New BLM report may alter drilling debate

New BLM report may alter drilling debate

Federal land managers will issue a long-awaited report today detailing how much of the country’s onshore oil and gas are available for drilling — data that could shape the debate over land-use restrictions on energy companies seeking access to prized reserves.

The report comes three years after a study commissioned by a 2000 energy bill found that more than 80 percent of the reserves is already available for development.

That assessment was popular with environmentalists, who use it to argue that the industry does not need special breaks to get access oil and gas under federal lands, some of it locked beneath pristine Rocky Mountain wild lands.

But energy companies said the earlier study didn’t tell the full story, and they lobbied for an updated tally, which was mandated by the Energy Policy Act of 2005.

Environmentalists and industry advocates expect the new inventory to show that energy companies face more restrictions than the Bureau of Land Management previously reported.

The updated study examines a wider geographic area, including regions east of the Mississippi River and a northern Alaska basin that includes the Arctic National Wildlife Refuge, said Matt Spangler, a BLM spokesman. Lawmakers have battled for 25 years over whether to tap vast oil reserves on the 19 million-acre Alaska refuge.

The new study also considers the effect of conditions placed on drilling permits, such as restrictions on wintertime drilling to protect elk and deer.

Industry lobbyists have long argued they face troublesome bureaucratic hurdles to get access to domestic oil and gas resources. The new report could give them added ammunition when talking to lawmakers and agency officials about streamlining the permitting process.
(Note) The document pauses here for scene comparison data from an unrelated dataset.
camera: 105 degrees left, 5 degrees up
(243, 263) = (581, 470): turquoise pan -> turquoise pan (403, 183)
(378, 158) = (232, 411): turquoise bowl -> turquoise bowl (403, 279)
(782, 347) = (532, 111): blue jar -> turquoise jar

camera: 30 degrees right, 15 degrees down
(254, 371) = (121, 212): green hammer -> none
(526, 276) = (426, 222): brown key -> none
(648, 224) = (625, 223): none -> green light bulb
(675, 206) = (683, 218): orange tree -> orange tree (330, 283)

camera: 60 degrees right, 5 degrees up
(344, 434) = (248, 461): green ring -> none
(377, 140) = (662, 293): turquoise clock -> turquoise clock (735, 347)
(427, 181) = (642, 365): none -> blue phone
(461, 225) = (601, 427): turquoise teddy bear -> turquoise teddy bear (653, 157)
“It will absolutely help in giving policy makers a better understanding of what (drillers) are facing,” said Dan Naatz, an Independent Petroleum Association of America vice president.

But environmentalists, who have worked to stave off drilling in areas proposed for protection, fear the report will be slanted toward industry.

“I hope we won’t have an example of the Bush administration interfering with science for political reasons, but I’m afraid that’s what we’re going to be seeing here,” said Dave Alberswerth of the Wilderness Society.

BLM Director Kathleen Clarke will unveil the new inventory in a conference call with reporters this afternoon.

The 2003 study focused on resources in Western states from New Mexico to Montana, including the greater Green River and Powder River basins. The new inventory analyzes the extent to which oil and gas beneath 99 million acres of federal lands are available for leasing. It includes land in Florida, the deep South and the Appalachian Mountains, from Tennessee to New York.